Con l’Eucaristia il Signore guarisce anche la nostra memoria negativa, quella negatività che viene tante volte nel nostro cuore. Il Signore guarisce questa memoria negativa, che porta sempre a galla le cose che non vanno e ci lascia in testa la triste idea che non siamo buoni a nulla, che facciamo solo errori, che siamo “sbagliati”. Gesù viene a dirci che non è così. Egli è contento di farsi intimo a noi e, ogni volta che lo riceviamo, ci ricorda che siamo preziosi: siamo gli invitati attesi al suo banchetto, i commensali che desidera. E non solo perché Lui è generoso, ma perché è davvero innamorato di noi: vede e ama il bello e il buono che siamo. Il Signore sa che il male e i peccati non sono la nostra identità; sono malattie, infezioni. E viene a curarle con l’Eucaristia, che contiene gli anticorpi per la nostra memoria malata di negatività. Con Gesù possiamo immunizzarci dalla tristezza. Sempre avremo davanti agli occhi le nostre cadute, le fatiche, i problemi a casa e al lavoro, i sogni non realizzati. Ma il loro peso non ci schiaccerà perché, più in profondità, c’è Gesù che ci incoraggia col suo amore. Ecco la forza dell’Eucaristia, che ci trasforma in portatori di Dio: portatori di gioia, non di negatività. Possiamo chiederci, noi che andiamo a Messa, che cosa portiamo al mondo? Le nostre tristezze, le nostre amarezze o la gioia del Signore? Facciamo la Comunione e poi andiamo avanti a lamentarci, a criticare e a piangerci addosso? Ma questo non migliora nulla, mentre la gioia del Signore cambia la vita.
L’Eucaristia, infine, guarisce la nostra memoria chiusa. Le ferite che ci teniamo dentro non creano problemi solo a noi, ma anche agli altri. Ci rendono paurosi e sospettosi: all’inizio chiusi, alla lunga cinici e indifferenti. Ci portano a reagire nei confronti degli altri con distacco e arroganza, illudendoci che in questo modo possiamo controllare le situazioni.
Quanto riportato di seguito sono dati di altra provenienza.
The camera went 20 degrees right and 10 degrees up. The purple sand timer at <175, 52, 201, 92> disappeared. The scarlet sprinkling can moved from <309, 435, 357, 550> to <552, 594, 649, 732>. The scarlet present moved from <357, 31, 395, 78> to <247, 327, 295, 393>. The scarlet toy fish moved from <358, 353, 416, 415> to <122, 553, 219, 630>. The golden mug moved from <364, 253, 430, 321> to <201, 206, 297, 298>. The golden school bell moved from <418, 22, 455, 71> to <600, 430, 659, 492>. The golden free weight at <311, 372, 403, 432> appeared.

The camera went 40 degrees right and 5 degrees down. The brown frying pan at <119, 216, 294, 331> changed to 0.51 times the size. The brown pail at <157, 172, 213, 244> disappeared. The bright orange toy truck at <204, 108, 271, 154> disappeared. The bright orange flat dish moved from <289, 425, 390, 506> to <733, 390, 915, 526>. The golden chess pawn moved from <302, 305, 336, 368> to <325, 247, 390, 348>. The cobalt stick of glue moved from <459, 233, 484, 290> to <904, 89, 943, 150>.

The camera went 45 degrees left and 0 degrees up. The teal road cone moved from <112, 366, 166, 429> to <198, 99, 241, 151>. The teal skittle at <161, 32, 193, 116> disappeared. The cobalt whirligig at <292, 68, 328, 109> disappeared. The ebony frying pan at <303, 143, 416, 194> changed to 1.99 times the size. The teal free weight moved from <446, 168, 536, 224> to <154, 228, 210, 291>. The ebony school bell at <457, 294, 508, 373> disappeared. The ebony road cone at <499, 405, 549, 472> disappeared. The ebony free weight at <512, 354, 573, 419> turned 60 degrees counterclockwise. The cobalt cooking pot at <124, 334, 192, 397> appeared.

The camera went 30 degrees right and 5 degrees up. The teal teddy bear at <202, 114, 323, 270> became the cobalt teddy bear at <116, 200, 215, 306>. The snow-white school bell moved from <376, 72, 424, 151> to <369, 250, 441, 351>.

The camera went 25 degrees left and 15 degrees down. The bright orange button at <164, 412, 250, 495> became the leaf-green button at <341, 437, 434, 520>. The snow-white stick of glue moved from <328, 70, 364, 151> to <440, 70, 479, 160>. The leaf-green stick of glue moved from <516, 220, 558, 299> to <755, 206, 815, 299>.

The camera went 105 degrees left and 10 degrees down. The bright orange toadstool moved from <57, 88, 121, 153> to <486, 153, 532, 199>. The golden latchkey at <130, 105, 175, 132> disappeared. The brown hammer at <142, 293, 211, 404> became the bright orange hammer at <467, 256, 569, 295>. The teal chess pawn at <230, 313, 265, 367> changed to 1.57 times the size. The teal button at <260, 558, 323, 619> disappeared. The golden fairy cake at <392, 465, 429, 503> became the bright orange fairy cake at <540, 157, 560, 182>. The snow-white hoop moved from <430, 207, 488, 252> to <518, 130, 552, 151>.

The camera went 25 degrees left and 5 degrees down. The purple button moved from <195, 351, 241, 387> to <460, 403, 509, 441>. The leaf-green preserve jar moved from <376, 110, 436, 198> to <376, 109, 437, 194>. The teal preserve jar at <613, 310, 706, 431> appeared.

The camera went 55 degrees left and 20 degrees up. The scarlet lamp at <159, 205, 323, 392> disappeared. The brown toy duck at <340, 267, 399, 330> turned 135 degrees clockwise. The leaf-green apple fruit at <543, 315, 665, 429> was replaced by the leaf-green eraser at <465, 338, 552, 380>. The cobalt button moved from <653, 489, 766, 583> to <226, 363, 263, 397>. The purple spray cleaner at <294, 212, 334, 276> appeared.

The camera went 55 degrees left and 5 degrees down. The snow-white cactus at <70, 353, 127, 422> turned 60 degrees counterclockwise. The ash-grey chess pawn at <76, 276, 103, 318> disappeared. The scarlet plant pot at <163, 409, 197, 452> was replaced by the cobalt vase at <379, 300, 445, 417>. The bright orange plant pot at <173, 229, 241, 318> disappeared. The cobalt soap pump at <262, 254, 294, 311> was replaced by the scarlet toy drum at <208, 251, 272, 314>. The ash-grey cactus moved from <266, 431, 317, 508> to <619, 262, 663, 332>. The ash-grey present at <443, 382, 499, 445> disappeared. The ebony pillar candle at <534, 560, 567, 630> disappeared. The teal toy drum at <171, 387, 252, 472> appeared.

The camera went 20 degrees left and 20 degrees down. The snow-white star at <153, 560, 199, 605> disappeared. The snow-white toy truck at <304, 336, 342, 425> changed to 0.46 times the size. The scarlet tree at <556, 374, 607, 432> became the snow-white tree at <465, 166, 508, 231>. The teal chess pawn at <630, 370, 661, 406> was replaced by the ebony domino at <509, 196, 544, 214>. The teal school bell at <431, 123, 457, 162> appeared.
Ma è un inganno: solo l’amore guarisce alla radice la paura e libera dalle chiusure che imprigionano. Così fa Gesù, venendoci incontro con dolcezza, nella disarmante fragilità dell’Ostia; così fa Gesù, Pane spezzato per rompere i gusci dei nostri egoismi; così fa Gesù, che si dona per dirci che solo aprendoci ci liberiamo dai blocchi interiori, dalle paralisi del cuore. Il Signore, offrendosi a noi semplice come il pane, ci invita anche a non sprecare la vita inseguendo mille cose inutili che creano dipendenze e lasciano il vuoto dentro. L’Eucaristia spegne in noi la fame di cose e accende il desiderio di servire. Ci rialza dalla nostra comoda sedentarietà, ci ricorda che non siamo solo bocche da sfamare, ma siamo anche le sue mani per sfamare il prossimo. È urgente ora prenderci cura di chi ha fame di cibo e dignità, di chi non lavora e fatica ad andare avanti. E farlo in modo concreto, come concreto è il Pane che Gesù ci dà. Serve una vicinanza reale, servono vere e proprie catene di solidarietà. Gesù nell’Eucaristia si fa vicino a noi: non lasciamo solo chi ci sta vicino!
Cari fratelli e sorelle, continuiamo a celebrare il Memoriale che guarisce la nostra memoria – ricordiamoci: guarire la memoria, la memoria è la memoria del cuore –, questo memoriale è la Messa. È il tesoro da mettere al primo posto nella Chiesa e nella vita. E nello stesso tempo riscopriamo l’adorazione, che prosegue in noi l’opera della Messa. Ci fa bene, ci guarisce dentro. Soprattutto ora, ne abbiamo veramente bisogno.